» **TEXT FOR ANALYSIS**:
Further research may consider functional or motor tests of high-performance athletes in order to disclose their overall anthropological status. This study could be extended with a larger overall sample size and a longitudinal approach should be applied to track the somatotype expression interchanges [82] over time. The selection based on voluntary participation might introduce bias, as it may not represent the entire spectrum of elite athletes; therefore, in terms of sex, age, and individual morphometric markers, the results obtained from our study reflect the need for similar research to be carried out into other type of sports with a wider differentiation of sportsmen, too. Moreover, although BIA stands as a useful appliance for monitoring changes in hydration status and the distribution of fluid throughout the body, the accuracy varies across BIA devices [35]. Therefore, further directions could be related to the use of dual-energy X-ray absorptiometry (DXA) [102] to assess the body composition of professional athletes. Finally, whilst dietary records are often considered as a reference method, weighted food records may provide more precise estimates of consumed portions. Consequently, further research on the dietary intakes of athletes could rely on weighted food records [103].

5. Conclusions

The findings of this study focused on possible development trends toward diversities of body type profiles in relation to different types of athletic performance. The central mesomorph somatotype with a trend towards endomorphy was dominant and varied by a high muscle-to-fat ratio in elite athletes competing in water, combat and cycling sports. These phenomena may result from a combination of professional training and progress on sport-defined shapes. However, it should be highlighted that the somatotype component of an ectomorphic mesomorph is better suited for good athletic performance compared to other body types. Hence, when the workout plans for canoe paddlers and combat sports athletes could be complemented by static loads for strengthening the parts of athletes’ trunks along with reducing body fat patterns, high-performance swimmers and cyclists should improve their musculoskeletal robustness of lower and upper limbs.

» **Collected data**:
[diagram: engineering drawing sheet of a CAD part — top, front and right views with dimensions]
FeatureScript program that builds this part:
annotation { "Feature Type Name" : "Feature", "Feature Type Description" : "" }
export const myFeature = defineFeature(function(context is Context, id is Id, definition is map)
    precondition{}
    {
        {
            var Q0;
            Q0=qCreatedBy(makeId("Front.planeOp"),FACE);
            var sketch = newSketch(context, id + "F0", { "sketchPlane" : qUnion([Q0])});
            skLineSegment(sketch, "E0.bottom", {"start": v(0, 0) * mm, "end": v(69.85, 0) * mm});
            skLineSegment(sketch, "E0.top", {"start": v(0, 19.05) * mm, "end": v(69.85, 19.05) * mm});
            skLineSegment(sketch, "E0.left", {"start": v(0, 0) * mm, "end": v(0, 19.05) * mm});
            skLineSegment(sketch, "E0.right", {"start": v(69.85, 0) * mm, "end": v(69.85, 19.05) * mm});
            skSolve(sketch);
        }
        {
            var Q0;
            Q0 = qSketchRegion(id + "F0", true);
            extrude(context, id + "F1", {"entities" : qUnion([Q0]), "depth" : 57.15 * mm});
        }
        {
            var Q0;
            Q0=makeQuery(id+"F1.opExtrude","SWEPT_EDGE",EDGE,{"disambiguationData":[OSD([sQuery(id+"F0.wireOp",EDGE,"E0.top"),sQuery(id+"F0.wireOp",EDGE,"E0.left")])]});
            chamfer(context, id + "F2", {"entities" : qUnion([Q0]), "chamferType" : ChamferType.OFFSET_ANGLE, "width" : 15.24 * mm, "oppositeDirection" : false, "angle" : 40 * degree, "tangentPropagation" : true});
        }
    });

» **WHAT YOU WILL DO**: According to the text on athletes' body types, which somatotype was dominant among the elite athletes in water, combat, and cycling sports? Nothing in the listing is needed for the task.

» **OUTPUT OF THE TASK**: The central mesomorph somatotype with a trend towards endomorphy.